Trump’s attacks on Mueller are off target. As discussed above, Mueller divorced himself, and his investigation, from these search warrants. The United States Attorney who sought and secured the warrant is a Republican who was appointed by Trump and who donated to Trump’s campaign. This is a completely separate investigation, outside of the Special Counsel, and in normal Department of Justice channels. A judge, independent from the judges involved in warrants for Mueller’s investigation, signed off on the extraordinary warrants for Cohens’ attorney offices.
While Trump’s attacks on Mueller are factually infirm, he has nonetheless taken that approach. Will this produce a Trump version of Nixon’s “Saturday Night Massacre”? Trump’s tweets the following morning do nothing to reduce such concerns.
Another possibility is that Trump could preempt any prosecution of Cohen by pardoning him.
Other Issues: Impact On The Stormy Daniels Lawsuit.
- Plus For Daniels, Hush Agreement Was For An Illegal Purpose.
Contracts that violate public policy are void. You now have a judge signing probable cause warrants suggesting exactly that. Michael Avenatti, Daniels’ attorney, is already celebrating that point.
- Plus For Daniels, The Government Is Conducting Your Discovery.

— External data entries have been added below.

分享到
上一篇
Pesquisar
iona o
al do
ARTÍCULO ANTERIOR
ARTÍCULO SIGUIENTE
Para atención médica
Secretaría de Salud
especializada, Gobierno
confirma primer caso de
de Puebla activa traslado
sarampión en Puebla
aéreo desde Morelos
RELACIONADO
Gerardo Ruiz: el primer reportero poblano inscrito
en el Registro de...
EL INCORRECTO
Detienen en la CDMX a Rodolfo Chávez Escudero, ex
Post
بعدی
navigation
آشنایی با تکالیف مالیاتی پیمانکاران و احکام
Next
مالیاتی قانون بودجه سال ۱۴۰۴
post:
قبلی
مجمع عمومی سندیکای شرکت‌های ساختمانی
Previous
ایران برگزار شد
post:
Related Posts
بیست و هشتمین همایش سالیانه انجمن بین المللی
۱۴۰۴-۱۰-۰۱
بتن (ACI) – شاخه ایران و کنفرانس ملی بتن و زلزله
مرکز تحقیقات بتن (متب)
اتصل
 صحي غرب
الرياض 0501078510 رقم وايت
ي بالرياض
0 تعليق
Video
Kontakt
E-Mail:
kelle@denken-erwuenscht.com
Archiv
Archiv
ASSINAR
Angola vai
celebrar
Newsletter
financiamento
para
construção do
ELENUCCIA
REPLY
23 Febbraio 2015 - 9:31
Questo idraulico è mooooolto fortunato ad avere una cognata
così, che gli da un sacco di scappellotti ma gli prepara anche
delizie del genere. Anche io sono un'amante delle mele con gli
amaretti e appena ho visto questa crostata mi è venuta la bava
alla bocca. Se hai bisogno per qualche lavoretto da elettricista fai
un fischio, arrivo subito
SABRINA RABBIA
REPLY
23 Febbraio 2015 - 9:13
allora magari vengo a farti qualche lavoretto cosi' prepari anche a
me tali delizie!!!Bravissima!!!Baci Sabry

The only thing better than your own discovery, comparatively lame civil subpoenas called “Requests for Production,” is government FBI agents (with guns and everything) going in and just seizing stuff. As an attorney in a civil case you can’t do that. Getting it from the government may be an issue for Avenatti, but to the extent the government is going to use it, it has to be released.
- Minus For Daniels, No Deposition Of Cohen.
Earlier the same day of the search warrants Avenatti renewed his motion to depose Cohen and Trump. Michael Cohen is now clearly a target of a criminal investigation. If deposed he will invoke the 5th Amendment and not answer any questions. If the President claims the same privilege, things could get interesting in Washington D.C.